Serenidad a toda prueba
En razón de ese modo de ser, ninguna circunstancia, por peor que fuese, lograba perturbar la paz de alma de doña Lucilia. Un día, en la tranquila São Paulo de aquel entonces, una tragedia conmovió a la ciudad entera. Debido al incendio de un autobús en la Avenida Angélica, murieron entre las inclementes llamas muchos de los pasajeros. El vehículo era de la línea “Avenida”, la misma que el Dr. Plinio solía tomar para ir a su despacho de abogacía.
Cuando se entero del pavoroso accidente, el primer pensamiento de doña Lucilia fue que su hijo podía ser una de las víctimas.

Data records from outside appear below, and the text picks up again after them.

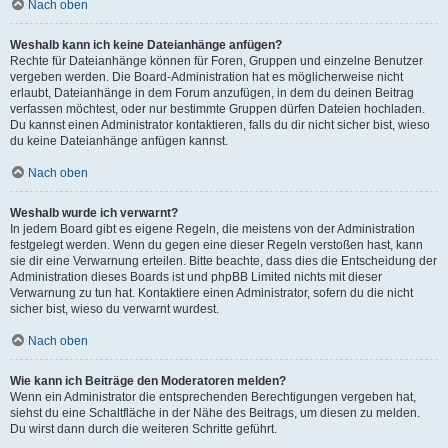
Nach oben
Weshalb kann ich keine Dateianhänge anfügen?
Rechte für Dateianhänge können für Foren, Gruppen und einzelne Benutzer
vergeben werden. Die Board-Administration hat es möglicherweise nicht
erlaubt, Dateianhänge in dem Forum anzufügen, in dem du deinen Beitrag
verfassen möchtest, oder nur bestimmte Gruppen dürfen Dateien hochladen.
Du kannst einen Administrator kontaktieren, falls du dir nicht sicher bist, wieso
du keine Dateianhänge anfügen kannst.
Nach oben
Weshalb wurde ich verwarnt?
In jedem Board gibt es eigene Regeln, die meistens von der Administration
festgelegt werden. Wenn du gegen eine dieser Regeln verstoßen hast, kann
sie dir eine Verwarnung erteilen. Bitte beachte, dass dies die Entscheidung der
Administration dieses Boards ist und phpBB Limited nichts mit dieser
Verwarnung zu tun hat. Kontaktiere einen Administrator, sofern du die nicht
sicher bist, wieso du verwarnt wurdest.
Nach oben
Wie kann ich Beiträge den Moderatoren melden?
Wenn ein Administrator die entsprechenden Berechtigungen vergeben hat,
siehst du eine Schaltfläche in der Nähe des Beitrags, um diesen zu melden.
Du wirst dann durch die weiteren Schritte geführt.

Si para un corazón materno no hay nada más angustioso que la perspectiva de la muerte de un hijo, fue incalculable la aflicción que se apoderó del espíritu de doña Lucilia. Pero se acogió confiante a la protección del Sagrado Corazón de Jesús, delante de cuya imagen se puso a rezar a la espera de alguna información segura. Doña Rosée, siempre muy expedita, en seguida empezó a tratar de localizar a su hermano. Telefoneó a varios amigos para averiguar si tenían noticias más exactas y les pidió que comprobaran la identidad de las víctimas. Ahora bien, justamente ese día uno de los amigos del Dr. Plinio del “Grupo del Legionário”, José Gustavo de Souza Queiroz, estaba hospitalizado con una grave enfermedad que acabaría llevándoselo de esta vida poco tiempo después.
El Dr. Plinio había abreviado sus ocupaciones en el centro de la ciudad para hacerle una larga visita. Sin embargo, se había olvidado de dejar aviso en casa. Al final, alrededor de las ocho y media de la noche, llegó sin tener la menor idea de la situación que reinaba en el hogar. Al doblar la esquina de la calle Sergipe divisó a su sobrina Maria Alice junto al portón de la casa, andando inquieta de un lado para otro. Ella y doña Rosée salieron a su encuentro y, todavía sobresaltadas, le contaron lo ocurrido.
Calculando la angustia de doña Lucilia, el Dr. Plinio entró deprisa en la casa. La encontró afligida pero tranquila, sentada en la mecedora. La abrazó y la besó como de costumbre y le preguntó cómo se sentía después de esa atroz tribulación. Con la suavidad de siempre, doña Lucilia respondió: — Hijo mío, ¡qué alegría verte de nuevo! Estaba aprensiva, pero confiaba en que no te había pasado nada… Ahora voy a acostarme, porque la preocupación
me afectó el hígado y no me estoy sintiendo bien.
Después de un día de tanto sufrimiento no partió siquiera una queja de doña Lucilia. Con el alma en paz se fue a su cuarto, dando gracias a Dios por tener a su hijo junto a sí.